Kahla hails from Boothbay Harbor, ME. She graduated from Bowdoin College with a BA in Classical Studies. She studied for a semester in Italy and dearly hopes to return some day to teach English there. After spending a year teaching English online and working as an Americorps member with elementary students, she is thrilled to spend time studying at AU to improve teaching skills and learn more about TESOL.
Read about your fellow TESOLers’ favorite gestures in this issue!
One of my favorite gestures is one that is used only in Mexico. You take your index finger and move it up and down two or three times. When a person uses it, they usually mean it as “Oh yeah,” or “I agree.” Sometimes a person will use it to indicate their agreement when they can’t speak, such as when they are eating, but not always. After spending nearly a year in Mexico, I found myself doing it too!
Brazilians do appreciate good cuisine. Inviting them for some local and international food is always a great way to get to know a Brazilian better. There is a very common gesture to express appreciation for the meal served in the only Portuguese speaking country in Latin America. Brazilians will probably pinch one of their earlobes between the thumb and the index finger together with a great smile to indicate they have enjoyed the meal they had.

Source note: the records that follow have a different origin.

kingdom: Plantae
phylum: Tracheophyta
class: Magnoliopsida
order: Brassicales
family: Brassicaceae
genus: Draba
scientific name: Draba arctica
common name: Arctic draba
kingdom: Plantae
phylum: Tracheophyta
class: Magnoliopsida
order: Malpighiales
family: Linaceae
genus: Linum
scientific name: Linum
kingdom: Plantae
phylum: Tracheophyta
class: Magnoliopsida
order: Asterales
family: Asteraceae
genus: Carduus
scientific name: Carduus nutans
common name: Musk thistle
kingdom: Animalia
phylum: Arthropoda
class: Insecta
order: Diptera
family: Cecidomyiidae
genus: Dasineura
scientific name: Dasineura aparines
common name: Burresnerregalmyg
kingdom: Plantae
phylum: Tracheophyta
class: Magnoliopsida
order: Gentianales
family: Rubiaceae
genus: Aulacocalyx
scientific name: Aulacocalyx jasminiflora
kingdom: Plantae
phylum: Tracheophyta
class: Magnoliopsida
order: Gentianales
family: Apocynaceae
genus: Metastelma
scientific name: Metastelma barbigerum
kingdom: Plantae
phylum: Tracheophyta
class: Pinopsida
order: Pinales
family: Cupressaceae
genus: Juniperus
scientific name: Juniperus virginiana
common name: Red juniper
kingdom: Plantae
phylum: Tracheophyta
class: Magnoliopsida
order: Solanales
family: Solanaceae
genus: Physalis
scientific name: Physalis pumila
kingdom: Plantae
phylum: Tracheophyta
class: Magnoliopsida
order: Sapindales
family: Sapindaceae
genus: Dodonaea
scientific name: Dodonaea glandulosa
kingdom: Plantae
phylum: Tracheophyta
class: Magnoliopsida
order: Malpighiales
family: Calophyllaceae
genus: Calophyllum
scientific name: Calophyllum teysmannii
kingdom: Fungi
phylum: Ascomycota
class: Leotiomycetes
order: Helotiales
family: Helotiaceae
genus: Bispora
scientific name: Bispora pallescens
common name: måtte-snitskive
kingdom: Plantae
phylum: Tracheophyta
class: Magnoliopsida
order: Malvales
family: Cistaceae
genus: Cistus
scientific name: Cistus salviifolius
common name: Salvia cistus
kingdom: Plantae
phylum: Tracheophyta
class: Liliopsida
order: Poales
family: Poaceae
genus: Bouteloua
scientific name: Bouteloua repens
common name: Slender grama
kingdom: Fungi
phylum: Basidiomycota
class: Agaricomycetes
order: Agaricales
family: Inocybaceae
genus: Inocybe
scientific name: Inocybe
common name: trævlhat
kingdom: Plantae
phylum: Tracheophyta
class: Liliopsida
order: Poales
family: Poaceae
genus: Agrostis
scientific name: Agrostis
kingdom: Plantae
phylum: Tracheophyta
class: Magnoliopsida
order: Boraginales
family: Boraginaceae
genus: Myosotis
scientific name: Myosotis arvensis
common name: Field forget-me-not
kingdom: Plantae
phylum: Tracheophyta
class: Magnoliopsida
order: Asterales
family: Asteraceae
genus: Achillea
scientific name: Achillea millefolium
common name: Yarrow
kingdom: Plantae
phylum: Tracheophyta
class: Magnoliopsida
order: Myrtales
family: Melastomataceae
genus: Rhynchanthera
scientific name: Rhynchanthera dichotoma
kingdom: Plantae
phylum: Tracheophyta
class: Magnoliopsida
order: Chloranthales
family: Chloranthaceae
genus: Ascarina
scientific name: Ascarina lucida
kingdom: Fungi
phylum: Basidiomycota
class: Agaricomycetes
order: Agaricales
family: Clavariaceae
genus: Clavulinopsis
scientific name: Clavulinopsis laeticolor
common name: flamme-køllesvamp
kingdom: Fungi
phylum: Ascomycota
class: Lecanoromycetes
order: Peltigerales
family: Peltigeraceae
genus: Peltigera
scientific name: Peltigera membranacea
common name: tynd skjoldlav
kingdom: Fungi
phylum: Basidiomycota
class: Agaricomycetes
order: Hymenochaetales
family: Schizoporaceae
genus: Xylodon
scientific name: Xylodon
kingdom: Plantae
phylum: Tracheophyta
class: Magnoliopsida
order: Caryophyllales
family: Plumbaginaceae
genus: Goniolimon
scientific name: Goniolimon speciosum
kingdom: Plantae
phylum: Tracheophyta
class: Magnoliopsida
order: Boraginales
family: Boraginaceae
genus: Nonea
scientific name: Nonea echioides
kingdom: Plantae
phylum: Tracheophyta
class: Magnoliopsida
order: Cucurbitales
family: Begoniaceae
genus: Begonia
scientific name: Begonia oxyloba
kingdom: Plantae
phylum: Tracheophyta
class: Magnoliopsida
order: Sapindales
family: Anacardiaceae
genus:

I think "thumbs up" is the most useful hand gesture I know. It conveys a positive message - either "good job!" or "thank you" or "I understand" and is useful non-verbal communication, especially if you are too far away to speak but close enough to be seen, such as a parent who has picked up a child in front of a school and is letting the teacher know that pick up has occurred.
Spaniards use a lot gestures that can be as meaningful as words. One of my favorite Spanish gestures is when a person places right index finger below the center of his eye and then pulls the bottom eyelid down. The gesture is usually accompanied by the word “Ojo!”. It’s a friendly warning, meaning “Be alert!”, “Be careful!”, “Watch out!”. It is used to warn a person who he needs to be careful. This is also a very common gesture in Latin America.
My favorite gesture is the prayer-like palms pressed together and slight bow that accompany the word namaste. Used in yoga, meditation practice, and greetings and farewells worldwide, the gesture and phrase are often translated to mean “The divine in me honors the divine in you.”
If you watch a Chinese action movie, you may have a chance to see the actors to clench a right fist and then cover it with a left hand, and then raise them chest high as a salute. It’s a traditional greeting in the Chinese culture. If you have your right hand over left, it has a bad meaning. Nowadays the gesture is rarely used in the daily life, but when I had my Tai Ji class in college, we used this gesture to greet each other.
My favorite gesture is the rock symbol in the US, which is initiated by sticking the pointer and ring finger out at the same time, sometimes accompanied with sticking out the tongue and nodding your head back and forth. This is most usually seen at a concert or some sort of music venue when you're enjoying the music and want to convey this.